About
My name is James Broome and I’m a Software Consultant at Infusion. This means I spend my days building software for a variety of clients in a variety of technologies, however my main focus is the .NET platform.
For the past 8 years, I’ve mainly been developing web applications, most recently using ASP.NET MVC and an amalgamation of open source projects. Some of the topics you’ll read about on this blog relate directly to sites that are out in the wild (where clients allow me to discuss this), most notably:
- Fancy Dress Outfitters, an e-commerce website built using ASP.NE, MVC, Fluent NHibernate and SOLR built in 20 weeks, using Scrum.
- See the Difference, a new UK charity site running fully on the Windows Azure cloud computing platform using ASP.NET MVC, Table Storage, Blobl Storage and SQL Azure.
I’ve been delivering Agile projects for the last 4-5 years, and have strong beliefs in good engineering practices.

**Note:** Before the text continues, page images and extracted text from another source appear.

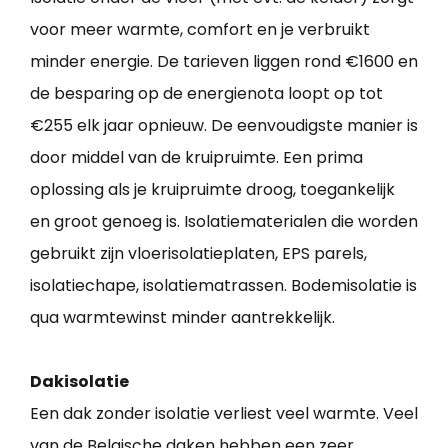
voor meer warmte, comfort en je verbruikt
minder energie. De tarieven liggen rond €1600 en
de besparing op de energienota loopt op tot
€255 elk jaar opnieuw. De eenvoudigste manier is
door middel van de kruipruimte. Een prima
oplossing als je kruipruimte droog, toegankelijk
en groot genoeg is. Isolatiematerialen die worden
gebruikt zijn vloerisolatieplaten, EPS parels,
isolatiechape, isolatiematrassen. Bodemisolatie is
qua warmtewinst minder aantrekkelijk.
Dakisolatie
Een dak zonder isolatie verliest veel warmte. Veel
van de Belgische daken hebben een zeer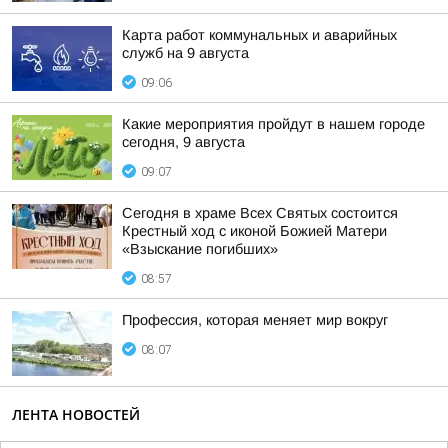
Карта работ коммунальных и аварийных
служб на 9 августа
09:06
Какие мероприятия пройдут в нашем городе
сегодня, 9 августа
09:07
Сегодня в храме Всех Святых состоится
Крестный ход с иконой Божией Матери
«Взыскание погибших»
08:57
Профессия, которая меняет мир вокруг
08:07
ЛЕНТА НОВОСТЕЙ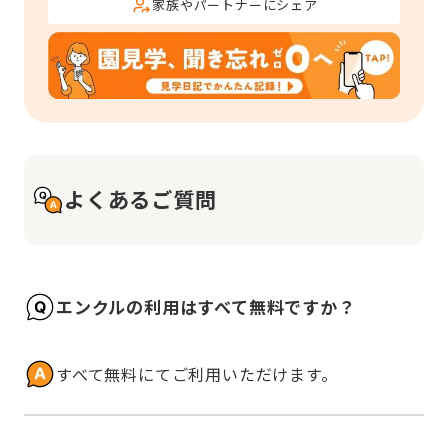
家族やパートナーにシェア
よくあるご質問
エンクルの利用はすべて無料ですか？
すべて無料にてご利用いただけます。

A lot of the content of this blog is about BDD, automated testing, seperation of concerns, convention over configuration and other current buzz words around agile development.
I’m a co-founder and contributor to the Who Can Help Me? project – an open source web application, hosted on Codeplex, with a live demo running at who-can-help.me. The application provides a simple, searchable, skills profile matrix, making it easy to find someone with knowledge of a particular technology, training in a particular area, work experience in a particular industry or with a specific client.

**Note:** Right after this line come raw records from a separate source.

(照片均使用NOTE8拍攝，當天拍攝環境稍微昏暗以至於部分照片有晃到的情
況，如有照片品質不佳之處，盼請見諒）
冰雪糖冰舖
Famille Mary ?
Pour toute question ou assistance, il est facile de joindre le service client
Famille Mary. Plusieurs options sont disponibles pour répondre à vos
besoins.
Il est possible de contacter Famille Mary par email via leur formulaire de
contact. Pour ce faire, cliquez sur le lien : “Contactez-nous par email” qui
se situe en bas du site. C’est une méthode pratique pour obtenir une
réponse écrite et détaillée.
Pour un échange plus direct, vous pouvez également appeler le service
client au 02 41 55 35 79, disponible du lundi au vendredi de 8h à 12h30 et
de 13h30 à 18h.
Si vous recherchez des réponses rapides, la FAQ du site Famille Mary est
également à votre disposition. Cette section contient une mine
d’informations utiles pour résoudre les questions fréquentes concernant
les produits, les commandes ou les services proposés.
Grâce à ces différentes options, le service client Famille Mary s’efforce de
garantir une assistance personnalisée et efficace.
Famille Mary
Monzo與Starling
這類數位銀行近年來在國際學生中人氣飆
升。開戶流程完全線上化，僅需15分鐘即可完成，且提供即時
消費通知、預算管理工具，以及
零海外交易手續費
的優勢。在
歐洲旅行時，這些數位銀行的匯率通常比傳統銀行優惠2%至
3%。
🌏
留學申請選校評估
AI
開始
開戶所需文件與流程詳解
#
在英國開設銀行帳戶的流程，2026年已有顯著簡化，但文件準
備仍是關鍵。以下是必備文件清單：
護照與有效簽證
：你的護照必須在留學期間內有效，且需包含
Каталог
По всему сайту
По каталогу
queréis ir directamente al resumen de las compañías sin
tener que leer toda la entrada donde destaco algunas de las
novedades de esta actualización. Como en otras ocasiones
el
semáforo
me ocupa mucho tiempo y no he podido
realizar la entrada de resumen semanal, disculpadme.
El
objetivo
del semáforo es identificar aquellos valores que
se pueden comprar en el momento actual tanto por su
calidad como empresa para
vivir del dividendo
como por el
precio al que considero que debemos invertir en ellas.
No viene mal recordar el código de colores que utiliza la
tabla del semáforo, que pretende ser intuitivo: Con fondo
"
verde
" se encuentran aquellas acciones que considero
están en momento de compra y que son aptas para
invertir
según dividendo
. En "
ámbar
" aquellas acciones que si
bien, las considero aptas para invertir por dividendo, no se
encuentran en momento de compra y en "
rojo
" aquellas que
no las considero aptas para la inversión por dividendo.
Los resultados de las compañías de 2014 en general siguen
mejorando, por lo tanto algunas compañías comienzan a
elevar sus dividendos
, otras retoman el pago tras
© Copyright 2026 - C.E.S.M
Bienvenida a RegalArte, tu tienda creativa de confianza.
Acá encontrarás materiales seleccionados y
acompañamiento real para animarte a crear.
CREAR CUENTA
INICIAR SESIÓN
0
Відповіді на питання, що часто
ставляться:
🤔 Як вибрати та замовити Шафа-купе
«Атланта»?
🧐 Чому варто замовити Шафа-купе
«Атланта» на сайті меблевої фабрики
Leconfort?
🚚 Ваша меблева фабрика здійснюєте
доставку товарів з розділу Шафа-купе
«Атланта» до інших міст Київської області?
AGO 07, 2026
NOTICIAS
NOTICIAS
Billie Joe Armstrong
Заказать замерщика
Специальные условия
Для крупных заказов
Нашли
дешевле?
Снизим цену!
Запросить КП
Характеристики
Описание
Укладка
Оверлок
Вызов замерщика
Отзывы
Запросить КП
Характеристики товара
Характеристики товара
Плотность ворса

Its real goal, however, is to demonstrate an enterprise level architectural approach for an ASP.NET MVC web application built using S#arp Architecture, NHibernate, Spark View Engine, xVal,AutoMapper, Castle Windsor, MSpec, RhinoMocks, PostSharp and a load of other OSS components.
This led to me becoming a contributor to the Sharp Architecture project, with Who Can Help Me? becoming one of the project’s sample applications. Consequently, I also blog on the development team blog site too.